**Given problem:** Please rewrite the items, beginning at the line that has "family: Orchidaceae" and stopping after the last line of the items, with "scientific name" changed to "binomial name" and everything else left the same.

**Dataset rows:**

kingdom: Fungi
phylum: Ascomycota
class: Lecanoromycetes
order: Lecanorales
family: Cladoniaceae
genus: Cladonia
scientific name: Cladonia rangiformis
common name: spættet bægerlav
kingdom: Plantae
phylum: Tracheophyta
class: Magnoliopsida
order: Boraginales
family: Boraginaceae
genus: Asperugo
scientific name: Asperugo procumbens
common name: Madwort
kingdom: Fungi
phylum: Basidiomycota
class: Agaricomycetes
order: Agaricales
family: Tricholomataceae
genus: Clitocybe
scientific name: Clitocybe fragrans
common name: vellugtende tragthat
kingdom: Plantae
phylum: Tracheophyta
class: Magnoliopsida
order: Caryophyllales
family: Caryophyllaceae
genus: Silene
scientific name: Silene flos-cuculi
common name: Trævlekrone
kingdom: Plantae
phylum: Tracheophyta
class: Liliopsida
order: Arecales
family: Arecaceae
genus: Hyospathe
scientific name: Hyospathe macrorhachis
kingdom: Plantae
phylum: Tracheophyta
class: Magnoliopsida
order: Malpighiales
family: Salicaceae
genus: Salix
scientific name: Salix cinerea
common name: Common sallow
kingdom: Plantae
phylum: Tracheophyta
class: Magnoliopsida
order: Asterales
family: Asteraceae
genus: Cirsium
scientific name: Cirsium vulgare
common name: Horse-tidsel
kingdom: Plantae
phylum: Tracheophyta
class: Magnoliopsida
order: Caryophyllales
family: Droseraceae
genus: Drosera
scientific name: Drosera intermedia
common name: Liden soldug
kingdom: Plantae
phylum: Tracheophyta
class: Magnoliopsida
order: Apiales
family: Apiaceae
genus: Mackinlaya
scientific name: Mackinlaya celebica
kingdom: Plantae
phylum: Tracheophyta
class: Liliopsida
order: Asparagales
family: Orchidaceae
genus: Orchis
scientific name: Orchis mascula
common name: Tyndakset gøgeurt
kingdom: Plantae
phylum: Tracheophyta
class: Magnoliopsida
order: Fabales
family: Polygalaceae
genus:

**Output:**
family: Orchidaceae
genus: Orchis
binomial name: Orchis mascula
common name: Tyndakset gøgeurt
kingdom: Plantae
phylum: Tracheophyta
class: Magnoliopsida
order: Fabales
family: Polygalaceae
genus:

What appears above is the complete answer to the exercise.